Your instructions ▸ The lines below, from the one holding "left elbow: (356, 245)" through the one holding "left wrist: (347, 319)", are to be restated word for word, with all images left out.

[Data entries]
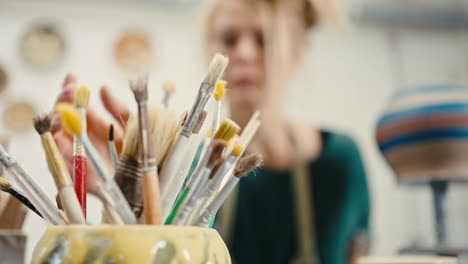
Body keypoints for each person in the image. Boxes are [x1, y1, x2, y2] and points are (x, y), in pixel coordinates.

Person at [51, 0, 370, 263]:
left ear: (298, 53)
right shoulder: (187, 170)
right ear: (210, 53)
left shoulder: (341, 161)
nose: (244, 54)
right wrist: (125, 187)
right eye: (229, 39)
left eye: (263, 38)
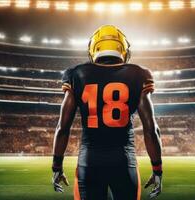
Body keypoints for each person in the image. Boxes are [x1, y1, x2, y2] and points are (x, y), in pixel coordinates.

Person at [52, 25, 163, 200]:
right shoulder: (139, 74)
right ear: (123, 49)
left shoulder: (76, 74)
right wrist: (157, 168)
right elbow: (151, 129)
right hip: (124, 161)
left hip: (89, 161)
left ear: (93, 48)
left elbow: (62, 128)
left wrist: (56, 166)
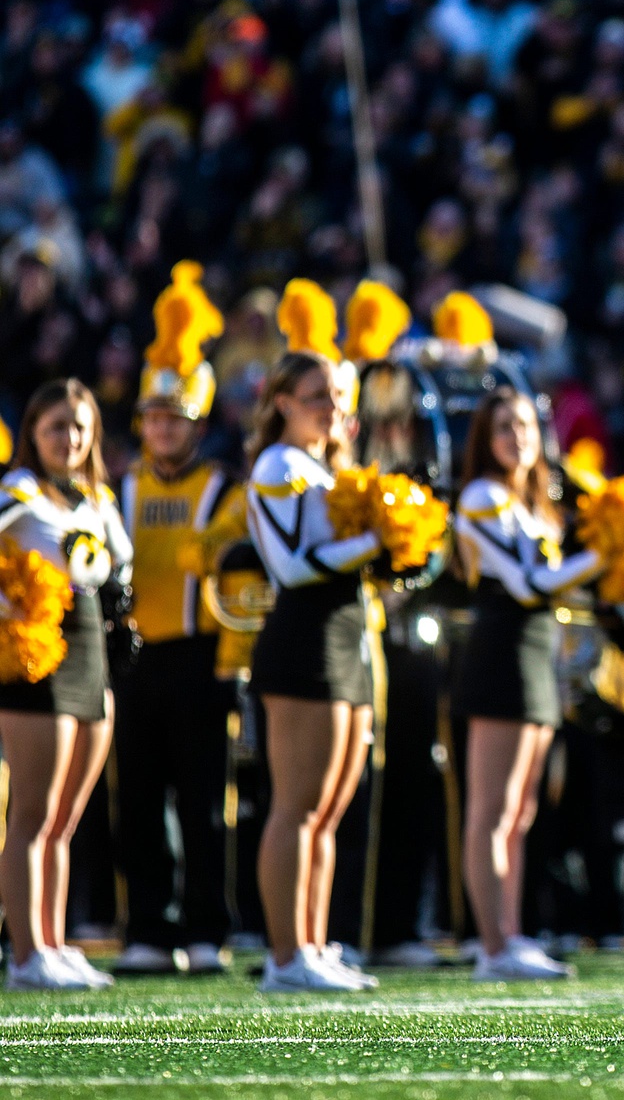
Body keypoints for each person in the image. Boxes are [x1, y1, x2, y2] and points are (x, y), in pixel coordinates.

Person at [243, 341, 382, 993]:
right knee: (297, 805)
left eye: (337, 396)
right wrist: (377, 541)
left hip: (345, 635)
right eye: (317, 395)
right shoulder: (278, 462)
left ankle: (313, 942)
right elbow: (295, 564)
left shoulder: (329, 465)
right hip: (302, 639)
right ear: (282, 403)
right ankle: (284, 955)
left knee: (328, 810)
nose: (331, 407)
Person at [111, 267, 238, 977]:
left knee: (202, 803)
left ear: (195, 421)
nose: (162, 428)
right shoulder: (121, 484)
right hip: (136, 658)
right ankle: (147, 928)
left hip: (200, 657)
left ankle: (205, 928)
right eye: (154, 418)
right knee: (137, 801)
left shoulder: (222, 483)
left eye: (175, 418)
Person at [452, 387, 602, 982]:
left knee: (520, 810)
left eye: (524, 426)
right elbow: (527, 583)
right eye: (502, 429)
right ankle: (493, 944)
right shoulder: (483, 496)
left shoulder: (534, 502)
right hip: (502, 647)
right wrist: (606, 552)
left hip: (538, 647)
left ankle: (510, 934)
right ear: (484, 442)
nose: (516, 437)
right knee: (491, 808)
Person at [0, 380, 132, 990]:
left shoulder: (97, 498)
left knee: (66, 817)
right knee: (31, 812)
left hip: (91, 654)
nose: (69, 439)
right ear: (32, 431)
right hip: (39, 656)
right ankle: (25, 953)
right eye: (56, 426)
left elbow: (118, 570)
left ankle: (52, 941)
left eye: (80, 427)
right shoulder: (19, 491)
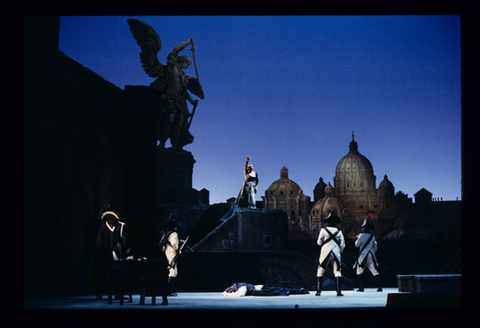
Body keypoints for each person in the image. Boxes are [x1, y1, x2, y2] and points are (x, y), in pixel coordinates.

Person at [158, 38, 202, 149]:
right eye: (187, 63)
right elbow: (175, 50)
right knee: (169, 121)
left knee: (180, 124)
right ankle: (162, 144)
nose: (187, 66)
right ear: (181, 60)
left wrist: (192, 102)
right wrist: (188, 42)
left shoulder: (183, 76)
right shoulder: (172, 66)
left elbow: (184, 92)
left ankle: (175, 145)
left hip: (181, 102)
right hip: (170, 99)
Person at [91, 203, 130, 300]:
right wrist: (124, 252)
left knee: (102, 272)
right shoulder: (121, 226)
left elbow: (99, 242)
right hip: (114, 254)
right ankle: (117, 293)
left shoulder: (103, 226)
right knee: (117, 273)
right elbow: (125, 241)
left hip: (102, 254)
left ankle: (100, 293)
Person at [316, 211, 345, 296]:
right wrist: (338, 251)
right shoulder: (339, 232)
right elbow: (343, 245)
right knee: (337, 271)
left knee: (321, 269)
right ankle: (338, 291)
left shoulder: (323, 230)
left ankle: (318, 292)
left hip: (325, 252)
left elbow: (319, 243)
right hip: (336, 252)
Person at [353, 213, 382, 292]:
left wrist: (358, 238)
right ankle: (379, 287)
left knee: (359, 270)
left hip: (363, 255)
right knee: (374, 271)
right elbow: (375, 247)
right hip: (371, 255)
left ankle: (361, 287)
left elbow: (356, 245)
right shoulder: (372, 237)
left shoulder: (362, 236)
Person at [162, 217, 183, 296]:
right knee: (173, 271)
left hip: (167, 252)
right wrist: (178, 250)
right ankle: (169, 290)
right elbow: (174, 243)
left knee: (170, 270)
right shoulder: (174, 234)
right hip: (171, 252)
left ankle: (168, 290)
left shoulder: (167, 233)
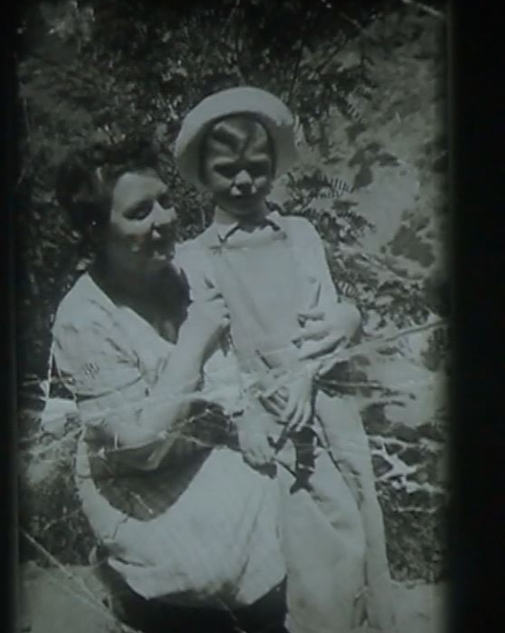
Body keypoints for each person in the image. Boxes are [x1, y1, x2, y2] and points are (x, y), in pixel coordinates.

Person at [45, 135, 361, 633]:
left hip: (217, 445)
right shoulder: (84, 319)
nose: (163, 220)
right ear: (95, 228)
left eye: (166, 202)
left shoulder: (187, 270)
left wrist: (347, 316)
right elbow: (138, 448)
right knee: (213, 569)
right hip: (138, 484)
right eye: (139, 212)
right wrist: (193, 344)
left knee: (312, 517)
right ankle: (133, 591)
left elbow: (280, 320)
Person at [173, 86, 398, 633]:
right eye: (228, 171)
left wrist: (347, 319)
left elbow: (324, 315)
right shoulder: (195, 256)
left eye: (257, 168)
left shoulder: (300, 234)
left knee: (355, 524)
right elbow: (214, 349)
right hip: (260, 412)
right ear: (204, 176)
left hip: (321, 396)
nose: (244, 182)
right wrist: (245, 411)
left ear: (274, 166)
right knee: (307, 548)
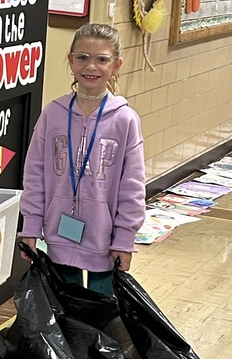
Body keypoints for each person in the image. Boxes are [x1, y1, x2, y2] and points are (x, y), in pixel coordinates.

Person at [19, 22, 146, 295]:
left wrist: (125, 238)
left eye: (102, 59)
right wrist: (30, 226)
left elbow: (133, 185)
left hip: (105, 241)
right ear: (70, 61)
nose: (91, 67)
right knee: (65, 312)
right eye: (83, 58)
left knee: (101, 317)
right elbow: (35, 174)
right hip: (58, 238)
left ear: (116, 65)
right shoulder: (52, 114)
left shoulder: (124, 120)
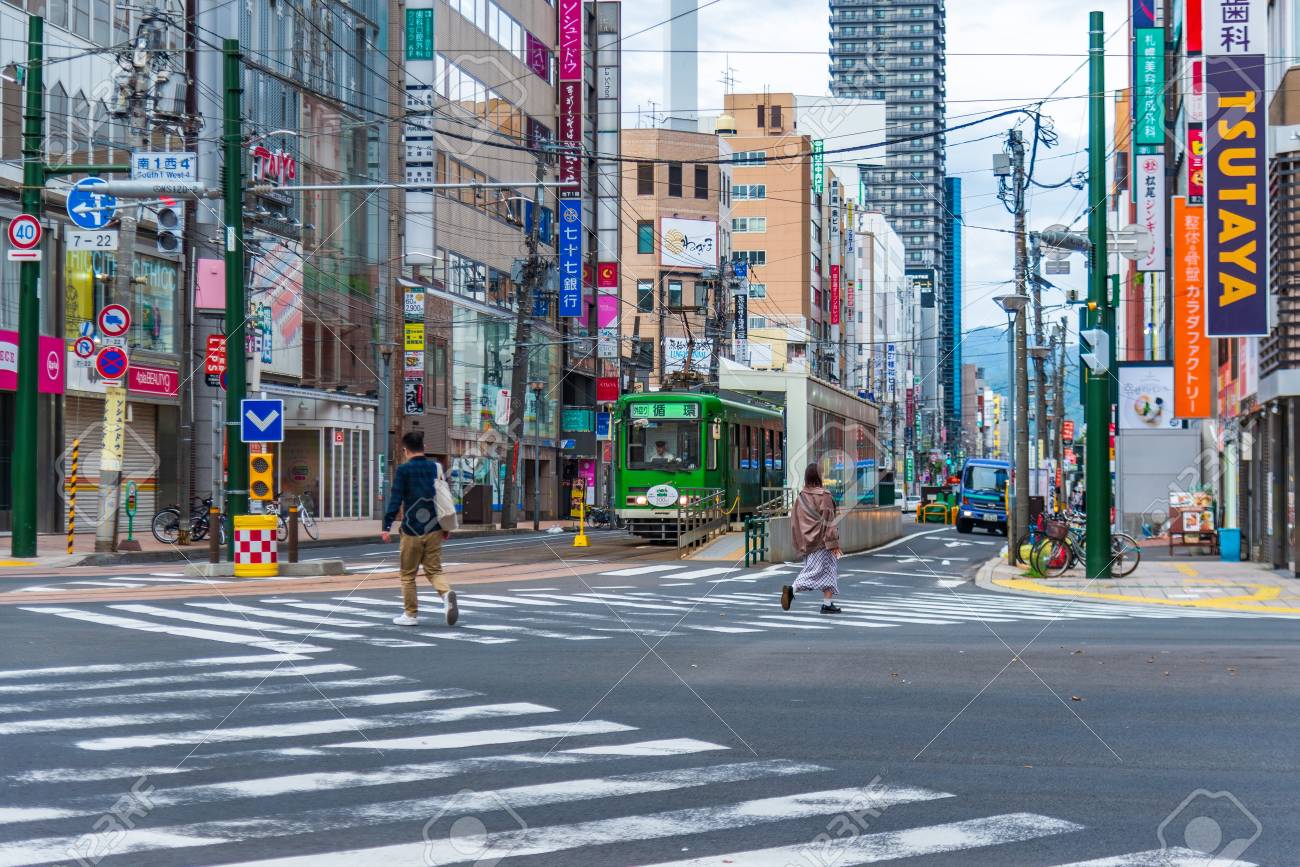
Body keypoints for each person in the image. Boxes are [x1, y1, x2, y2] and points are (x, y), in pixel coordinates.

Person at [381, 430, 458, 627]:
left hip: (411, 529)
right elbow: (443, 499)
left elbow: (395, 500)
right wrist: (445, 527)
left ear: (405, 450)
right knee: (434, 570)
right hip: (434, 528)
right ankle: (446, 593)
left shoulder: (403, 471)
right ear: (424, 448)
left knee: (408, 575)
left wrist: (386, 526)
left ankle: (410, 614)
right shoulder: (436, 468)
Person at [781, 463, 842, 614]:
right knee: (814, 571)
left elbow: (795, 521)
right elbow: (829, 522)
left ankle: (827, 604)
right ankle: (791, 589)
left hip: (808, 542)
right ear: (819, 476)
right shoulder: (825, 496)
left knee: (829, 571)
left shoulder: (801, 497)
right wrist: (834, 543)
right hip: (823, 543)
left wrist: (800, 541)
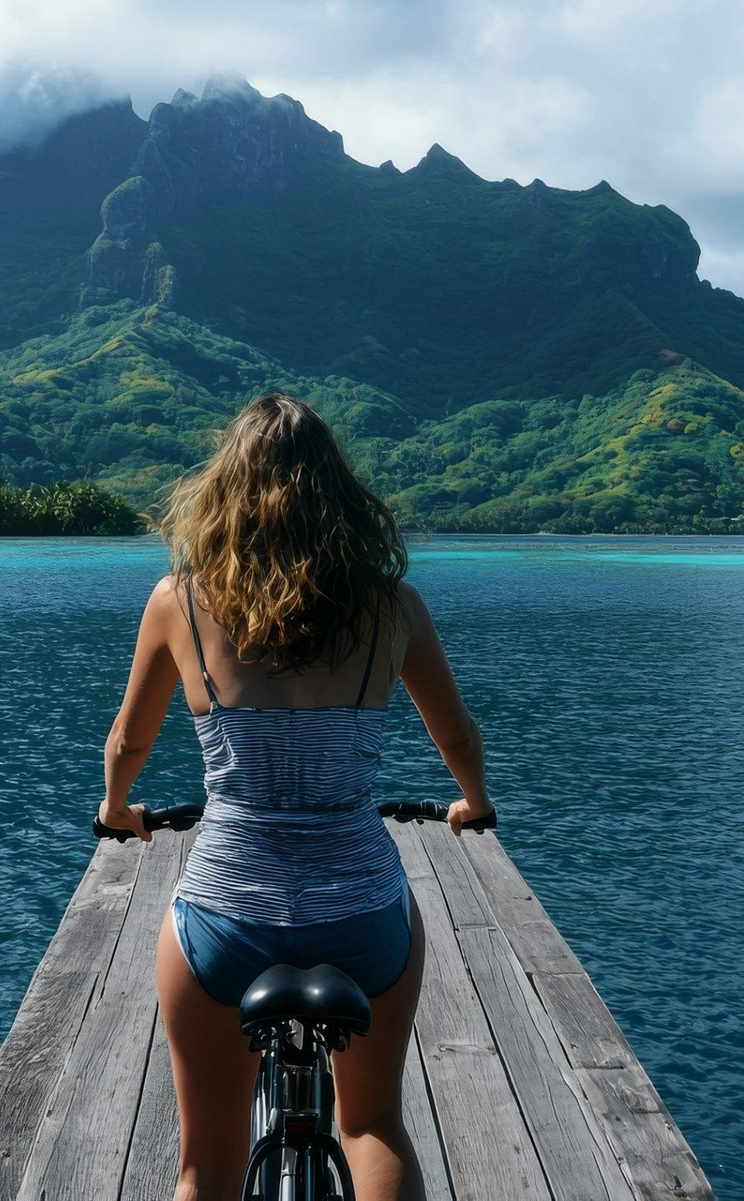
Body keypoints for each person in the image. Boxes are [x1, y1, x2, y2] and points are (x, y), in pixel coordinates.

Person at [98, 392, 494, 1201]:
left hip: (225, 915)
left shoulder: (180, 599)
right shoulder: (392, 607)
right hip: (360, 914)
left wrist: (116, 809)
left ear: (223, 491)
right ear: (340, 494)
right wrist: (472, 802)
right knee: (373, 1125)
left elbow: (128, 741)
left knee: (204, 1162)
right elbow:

Response ▸
left elbow: (356, 245)
right shoulder: (372, 237)
left shoulder: (362, 236)
Person at [162, 217, 183, 296]:
right knee: (173, 271)
left hip: (167, 252)
right wrist: (178, 250)
right ankle: (169, 290)
right elbow: (174, 243)
left knee: (170, 270)
right shoulder: (174, 234)
right hip: (171, 252)
left ankle: (168, 290)
left shoulder: (167, 233)
Body keypoints for each person in the image. Boxes are [x1, y1, x2, y2] and points are (x, y), in pixel coordinates.

Person at [45, 135, 361, 633]:
left hip: (217, 445)
right shoulder: (84, 319)
nose: (163, 220)
right ear: (95, 228)
left eye: (166, 202)
left shoulder: (187, 270)
left wrist: (347, 316)
right elbow: (138, 448)
right knee: (213, 569)
right hip: (138, 484)
right eye: (139, 212)
right wrist: (193, 344)
left knee: (312, 517)
right ankle: (133, 591)
left elbow: (280, 320)
Person at [173, 86, 398, 633]:
right eye: (228, 171)
left wrist: (347, 319)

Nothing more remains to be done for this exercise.